IN SILICO IDENTIFICATION AND EVALUATION OF NOVEL PAROXETINE ANALOGUES AS POTENTIAL SEROTONIN TRANSPORTER (SERT) INHIBITORS

Abstract

Major depression, anxiety, and obsessive-compulsive disorder(OCD) are mental health problems that are linked to the poor work of the serotonin transporter (SERT). SERT is a protein that helps move serotonin (a brain chemical) back into nerve cells. This process is key for controlling how serotonin signals in the brain. When this system does not work well, it can cause unbalanced brain signals and lead to these conditions. Drugs called SSRIs, such as Paroxetine, are often used to block SERT and help fix these problems. However, these drugs can have side effects and may not help everyone. Because of this, new and better treatment options are needed. In this study, a computer-based method was used to find better SERT blockers that are similar in structure to Paroxetine. Using the SwissSimilarity tool, 327 similar compounds were found. These compounds were checked for how well they might work as drugs-like using SwissADME. This filter compounds Based on Molecular Charecterstics like lipophilicity,size, Hydrogen Bonding and blood-brain barrier. Out of these, 203 compounds with good drug-like traits were chosen for docking tests. The docking was done with AutoDock Vina on the PyRx platform.

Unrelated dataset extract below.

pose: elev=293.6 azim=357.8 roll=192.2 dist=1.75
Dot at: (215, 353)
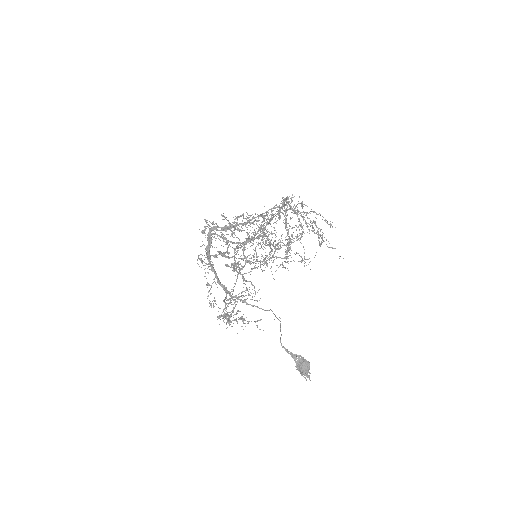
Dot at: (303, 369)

The 3D crystal structure of SERT (PDB ID: 5I6X) was prepared by removing water molecules and unnecessary chains. The binding site where Paroxetine fits was marked. The Docking results showed five similar compounds that had better binding strength than Paroxetine. showing stable interactions with Key amino acid residues such as TYR95, ASP98, ILE172, SER438, TYR176, and. Further ADMET (Absorption, Distribution, Metabolism, Excretion, and Toxicity) profiling using pkCSM identified three compounds (PubChem IDs: 11697676, 4470577, and 11100995) as non-mutagenic and pharmacokinetically favorable. These candidates demonstrated high gastrointestinal absorption, acceptable solubility, and compliance with Lipinski's Rule of Five. Overall, the study presents promising Paroxetine-like inhibitors with improved binding to SERT and better safety profiles. These findings support their potential development as new antidepressant agents, though additional laboratory validation in biological models is necessary to confirm their therapeutic effectiveness.